She’s a Skank!

I’m pleased to read that neither ABC nor NBC will be conducting a post-jail interview with professional trainwreck Paris Hilton. I had been dismayed initially upon hearing that NBC had supposedly offered a million damn dollars to talk to that wretched whore. Now I see in the New York Times that that is no longer the case:

After a flurry of accounts this week about financial offers to land the first postprison interview with Paris Hilton, both ABC and NBC said yesterday that they no longer had any interest in securing the interview.

NBC said that it had contacted representatives of the Hilton family yesterday afternoon and told them the network would no longer pursue the interview with Ms. Hilton, who has been in jail in Los Angeles since June 3 on charges related to traffic violations. She was sentenced to serve 45 days.

‘We have informed their representatives that we are not interested in this interview,’ said Allison Gollust, the spokeswoman for NBC News.

It’s clear that Barbara Walters had been approached to do the interview for ABC, but the network declined, to their credit. I am certain, however, that Walters would have done the interview had she been allowed. The only thing that could convince me that whatever journalistic integrity Walters ever had had not long since vanished would have been if the first question she asked Hilton was, “Why are you such a terrible human being?”

So Very Lazy

With an hour to fill before the opera broadcast today (Così fan tutte), I could have been creative. I had pulled out some English language canons and secular cantatas by Haydn.
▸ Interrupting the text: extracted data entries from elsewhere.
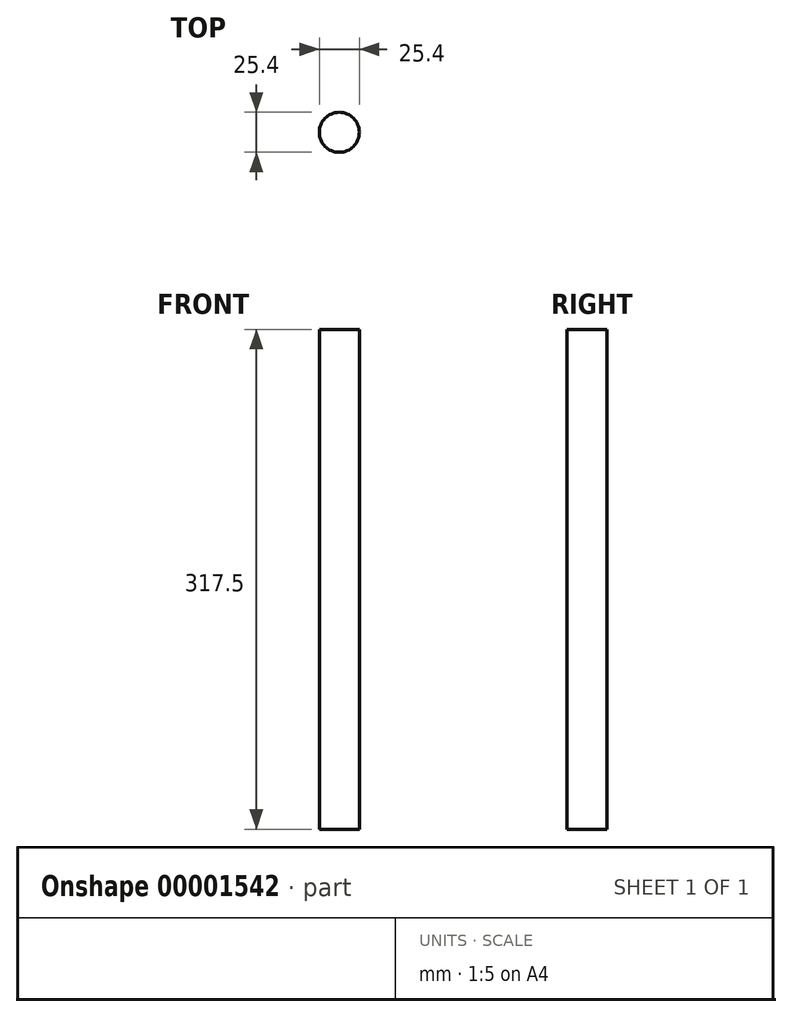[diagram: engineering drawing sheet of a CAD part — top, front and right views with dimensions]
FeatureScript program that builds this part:
annotation { "Feature Type Name" : "Feature", "Feature Type Description" : "" }
export const myFeature = defineFeature(function(context is Context, id is Id, definition is map)
    precondition{}
    {
        {
            var Q0;
            Q0=qCreatedBy(makeId("Top.planeOp"),FACE);
            var sketch = newSketch(context, id + "F0", { "sketchPlane" : qUnion([Q0])});
            skCircle(sketch, "E0", {"center": v(0, 0) * mm, "radius": 12.7 * mm});
            skSolve(sketch);
        }
        {
            var Q0;
            Q0=makeQuery(id+"F0.imprint","IMPRINT",FACE,{"disambiguationData":[TD([[makeQuery(id+"F0.imprint","IMPRINT",EDGE,{"derivedFrom":sQuery(id+"F0.wireOp",EDGE,"E0")}),1.0]])]});
            extrude(context, id + "F1", {"entities" : qUnion([Q0]), "depth" : 317.5 * mm});
        }
    });
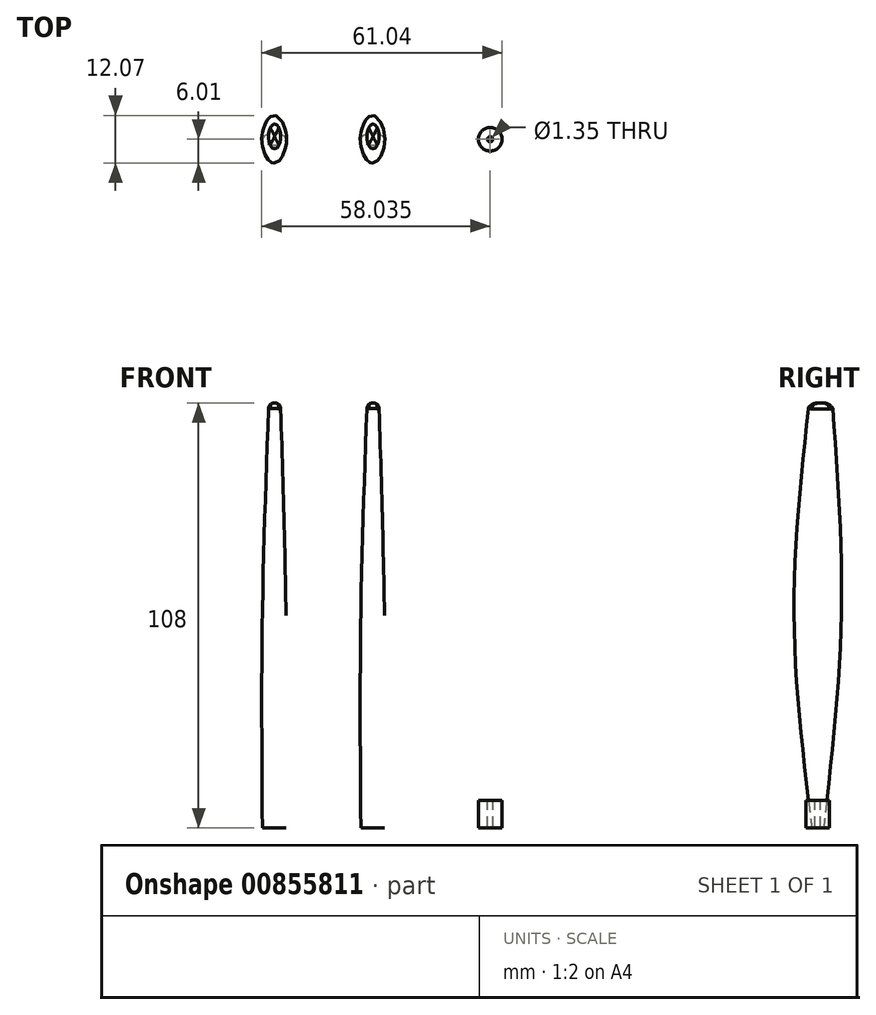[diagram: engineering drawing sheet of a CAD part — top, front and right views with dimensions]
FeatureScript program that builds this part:
annotation { "Feature Type Name" : "Feature", "Feature Type Description" : "" }
export const myFeature = defineFeature(function(context is Context, id is Id, definition is map)
    precondition{}
    {
        {
            var Q0;
            Q0=qCreatedBy(makeId("Top.planeOp"),FACE);
            var sketch = newSketch(context, id + "F0", { "sketchPlane" : qUnion([Q0])});
            skEllipse(sketch, "E0", {"center": v(0, 0) * mm, "majorRadius": 3 * mm, "minorRadius": 1.5 * mm, "majorAxis": v(1, 0)});
            skSolve(sketch);
        }
        {
            var Q0;
            Q0=qCreatedBy(makeId("Top.planeOp"),FACE);
            cPlane(context, id + "F1", {"entities" : qUnion([Q0]), "cplaneType" : CPlaneType.OFFSET, "offset" : 54 * mm, "width" : 150 * mm, "height" : 150 * mm});
        }
        {
            var Q0;
            Q0=qCreatedBy(id+"F1.planeOp",FACE);
            var sketch = newSketch(context, id + "F2", { "sketchPlane" : qUnion([Q0])});
            skEllipse(sketch, "E1", {"center": v(0, 0) * mm, "majorRadius": 3 * mm, "minorRadius": 6 * mm, "majorAxis": v(1, 0)});
            skSolve(sketch);
        }
        {
            var Q0;
            Q0=qCreatedBy(id+"F1.planeOp",FACE);
            cPlane(context, id + "F3", {"entities" : qUnion([Q0]), "cplaneType" : CPlaneType.OFFSET, "offset" : 54 * mm, "width" : 150 * mm, "height" : 150 * mm});
        }
        {
            var Q0;
            Q0=qCreatedBy(id+"F3.planeOp",FACE);
            var sketch = newSketch(context, id + "F4", { "sketchPlane" : qUnion([Q0])});
            skEllipse(sketch, "E2", {"center": v(0.1, 0.74) * mm, "majorRadius": 1.5 * mm, "minorRadius": 3 * mm, "majorAxis": v(1, 0)});
            skSolve(sketch);
        }
        {
            var Q0;
            Q0=makeQuery(id+"F0.imprint","IMPRINT",FACE,{"disambiguationData":[TD([[makeQuery(id+"F0.imprint","IMPRINT",EDGE,{"derivedFrom":sQuery(id+"F0.wireOp",EDGE,"E0")}),1.0]])]});
            var Q1;
            Q1=makeQuery(id+"F2.imprint","IMPRINT",FACE,{"disambiguationData":[TD([[makeQuery(id+"F2.imprint","IMPRINT",EDGE,{"derivedFrom":sQuery(id+"F2.wireOp",EDGE,"E1")}),1.0]])]});
            var Q2;
            Q2=makeQuery(id+"F4.imprint","IMPRINT",FACE,{"disambiguationData":[TD([[makeQuery(id+"F4.imprint","IMPRINT",EDGE,{"derivedFrom":sQuery(id+"F4.wireOp",EDGE,"E2")}),1.0]])]});
            loft(context, id + "F5", {"sheetProfilesArray" : [{ "sheetProfileEntities" : qUnion([Q0]) }, { "sheetProfileEntities" : qUnion([Q1]) }, { "sheetProfileEntities" : qUnion([Q2]) }]});
        }
        {
            var Q0;
            Q0=makeQuery(id+"F5.opLoft","SWEPT_BODY",BODY,{"disambiguationData":[OSD([makeQuery(id+"F0.imprint","IMPRINT",FACE,{"disambiguationData":[TD([[makeQuery(id+"F0.imprint","IMPRINT",EDGE,{"derivedFrom":sQuery(id+"F0.wireOp",EDGE,"E0")}),1.0]])]}),sQuery(id+"F2.wireOp",EDGE,"E1"),makeQuery(id+"F4.imprint","IMPRINT",FACE,{"disambiguationData":[TD([[makeQuery(id+"F4.imprint","IMPRINT",EDGE,{"derivedFrom":sQuery(id+"F4.wireOp",EDGE,"E2")}),1.0]])]})])]});
            var Q1;
            Q1=makeQuery(id+"F5.opLoft","SWEPT_FACE",FACE,{"disambiguationData":[OSD([sQuery(id+"F0.wireOp",EDGE,"E0"),sQuery(id+"F2.wireOp",EDGE,"E1"),sQuery(id+"F4.wireOp",EDGE,"E2")])]});
            transform(context, id + "F6", {"entities" : qUnion([Q0]), "transformType" : TransformType.COPY});
        }
        {
            var Q0;
            Q0=makeQuery(id+"F6.opPattern","COPY",BODY,{"derivedFrom":makeQuery(id+"F5.opLoft","SWEPT_BODY",BODY,{"disambiguationData":[OSD([makeQuery(id+"F0.imprint","IMPRINT",FACE,{"disambiguationData":[TD([[makeQuery(id+"F0.imprint","IMPRINT",EDGE,{"derivedFrom":sQuery(id+"F0.wireOp",EDGE,"E0")}),1.0]])]}),sQuery(id+"F2.wireOp",EDGE,"E1"),makeQuery(id+"F4.imprint","IMPRINT",FACE,{"disambiguationData":[TD([[makeQuery(id+"F4.imprint","IMPRINT",EDGE,{"derivedFrom":sQuery(id+"F4.wireOp",EDGE,"E2")}),1.0]])]})])]}),"instanceName":"1"});
            var Q1;
            Q1=qCreatedBy(makeId("Right.planeOp"),FACE);
            transform(context, id + "F7", {"entities" : qUnion([Q0]), "transformType" : TransformType.TRANSLATION_DISTANCE, "transformDirection" : qUnion([Q1]), "distance" : 25 * mm, "makeCopy" : false});
        }
        {
            var Q0;
            Q0=qCreatedBy(makeId("Top.planeOp"),FACE);
            var sketch = newSketch(context, id + "F8", { "sketchPlane" : qUnion([Q0])});
            skEllipse(sketch, "E3", {"center": v(54.88, 0) * mm, "majorRadius": 3 * mm, "minorRadius": 3 * mm, "majorAxis": v(1, 0)});
            skSolve(sketch);
        }
        {
            var Q0;
            Q0=makeQuery(id+"F8.imprint","IMPRINT",FACE,{"disambiguationData":[TD([[makeQuery(id+"F8.imprint","IMPRINT",EDGE,{"derivedFrom":sQuery(id+"F8.wireOp",EDGE,"E3")}),1.0]])]});
            var Q1;
            Q1 = qConstructionFilter(qBodyType(qCreatedBy(id + "F8" ,EDGE), BodyType.WIRE), ConstructionObject.NO);
            extrude(context, id + "F9", {"entities" : qUnion([Q0]), "surfaceEntities" : qUnion([Q1]), "depth" : 7 * mm, "offsetDistance" : 25 * mm});
        }
        {
            var Q0;
            Q0=makeQuery(id+"F6.opPattern","COPY",EDGE,{"derivedFrom":makeQuery(id+"F5.opLoft","MID_CAP_EDGE",EDGE,{"disambiguationData":[OSD([sQuery(id+"F4.wireOp",EDGE,"E2")])],"capPos":2.0}),"instanceName":"1"});
            var Q1;
            Q1=makeQuery(id+"F5.opLoft","MID_CAP_EDGE",EDGE,{"disambiguationData":[OSD([sQuery(id+"F4.wireOp",EDGE,"E2")])],"capPos":2.0});
            fillet(context, id + "F10", {"entities" : qUnion([Q0, Q1]), "radius" : 1.55 * mm, "rho" : 0.5, "crossSection" : FilletCrossSection.CONIC, "allowEdgeOverflow" : false});
        }
        {
            var Q0;
            Q0=makeQuery(id+"F9.opExtrude","CAP_FACE",FACE,{"disambiguationData":[OSD([sQuery(id+"F8.wireOp",EDGE,"E3")])],"isStart":false});
            var sketch = newSketch(context, id + "F11", { "sketchPlane" : qUnion([Q0])});
            skCircle(sketch, "E4", {"center": v(54.88, 0) * mm, "radius": 0.68 * mm});
            skSolve(sketch);
        }
        {
            var Q0;
            Q0 = qSketchRegion(id + "F11", true);
            extrude(context, id + "F12", {"entities" : qUnion([Q0]), "operationType" : NewBodyOperationType.REMOVE, "oppositeDirection" : true, "depth" : 8 * mm, "offsetDistance" : 25 * mm});
        }
    });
But in the end I lazied-out, and put on Mozart’s C Minor Mass, K. 427 (the Fricsay recording), with a running time of 57:03.

On the plus side, it was a superior choice on musical and performance grounds.  Maria Stader was truly outstanding, and its sad to think that her style of singing no longer exists.  That is the case, unfortunately, with many fine singers of the golden age.  Voice students are so protective now of their instruments, and their teachers direct them into such a lightweight style of performance.  Every young singer does Mozart these days, but who is doing Leoncavallo, Verdi, Giordano?